EXERCISE OBJECTIVE
Your reply should consist only of the lines from the one holding "たとしても必ず給料を支払わなければならない" to the last line of the data below, written out exactly and without pictures.

GIVEN ENTRIES
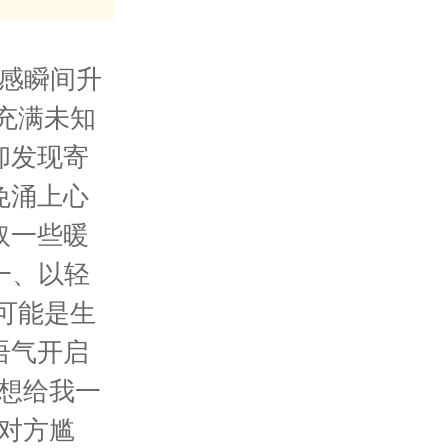
感瞬间升
充满未知
却发现寄
免涌上心
取一些暖
一、以轻
可能是生
语气开启
想给我一
对方尴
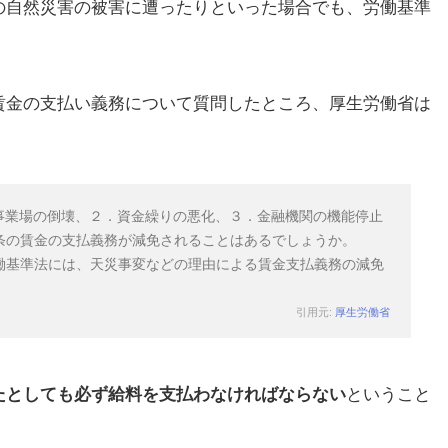
の自然災害の被害に遭ったりといった場合でも、労働基準
。
賃金の支払い義務について質問したところ、厚生労働省は
事業場の倒壊、２．資金繰りの悪化、３．金融機関の機能停止
条の賃金の支払義務が減免されることはあるでしょうか。
働基準法には、天災事変などの理由による賃金支払義務の減免
引用元:
厚生労働省
たとしても必ず給料を支払わなければならない
ということ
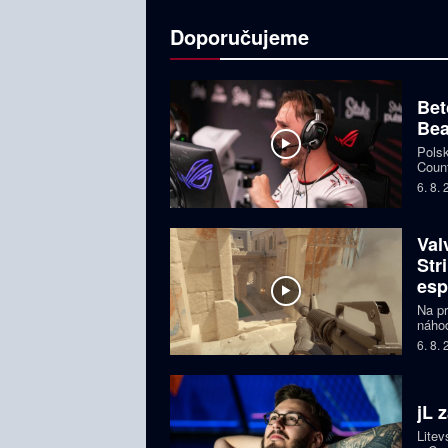
Doporučujeme
Bet
Bea
Polsk
Count
favor
6. 8.
Val
Str
esp
Na pr
náhod
si př
6. 8.
organ
ohroz
jL 
Litev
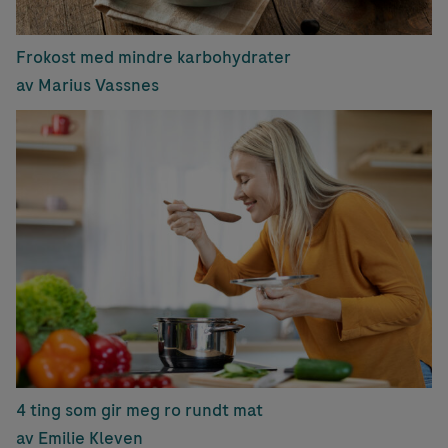
Frokost med mindre karbohydrater
av Marius Vassnes
4 ting som gir meg ro rundt mat
av Emilie Kleven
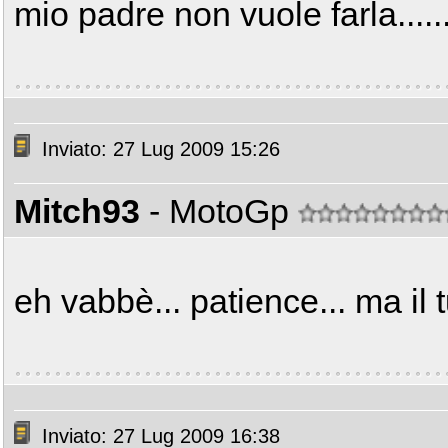
mio padre non vuole farla........
Inviato: 27 Lug 2009 15:26
Mitch93
- MotoGp
eh vabbè... patience... ma i
Inviato: 27 Lug 2009 16:38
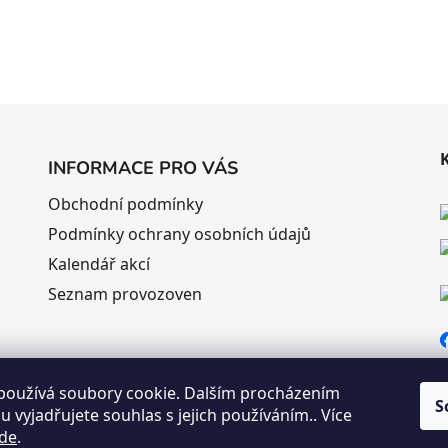
INFORMACE PRO VÁS
Obchodní podmínky
Podmínky ochrany osobních údajů
Kalendář akcí
Seznam provozoven
používá soubory cookie. Dalším procházením
S
 vyjadřujete souhlas s jejich používáním.. Více
de
.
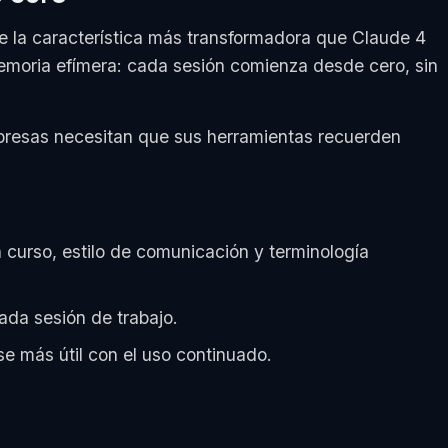
 la característica más transformadora que Claude 4
emoria efímera: cada sesión comienza desde cero, sin
mpresas necesitan que sus herramientas recuerden
 curso, estilo de comunicación y terminología
cada sesión de trabajo.
se más útil con el uso continuado.
.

WRITTEN SOLUTION
たとしても必ず給料を支払わなければならない
ということ
Doporučujeme
Bet
Bea
Polsk
Count
favor
6. 8.
Val
Str
esp
Na pr
náhod
si př
6. 8.
organ
ohroz
jL 
Litev
Frokost med mindre karbohydrater
av Marius Vassnes
4 ting som gir meg ro rundt mat
av Emilie Kleven
mio padre non vuole farla........
Inviato: 27 Lug 2009 15:26
Mitch93
- MotoGp
eh vabbè... patience... ma i
Inviato: 27 Lug 2009 16:38
INFORMACE PRO VÁS
Obchodní podmínky
Podmínky ochrany osobních údajů
Kalendář akcí
Seznam provozoven
používá soubory cookie. Dalším procházením
S
 vyjadřujete souhlas s jejich používáním.. Více
de
.
 la característica más transformadora que Claude 4
emoria efímera: cada sesión comienza desde cero, sin
mpresas necesitan que sus herramientas recuerden
 curso, estilo de comunicación y terminología
cada sesión de trabajo.
se más útil con el uso continuado.
.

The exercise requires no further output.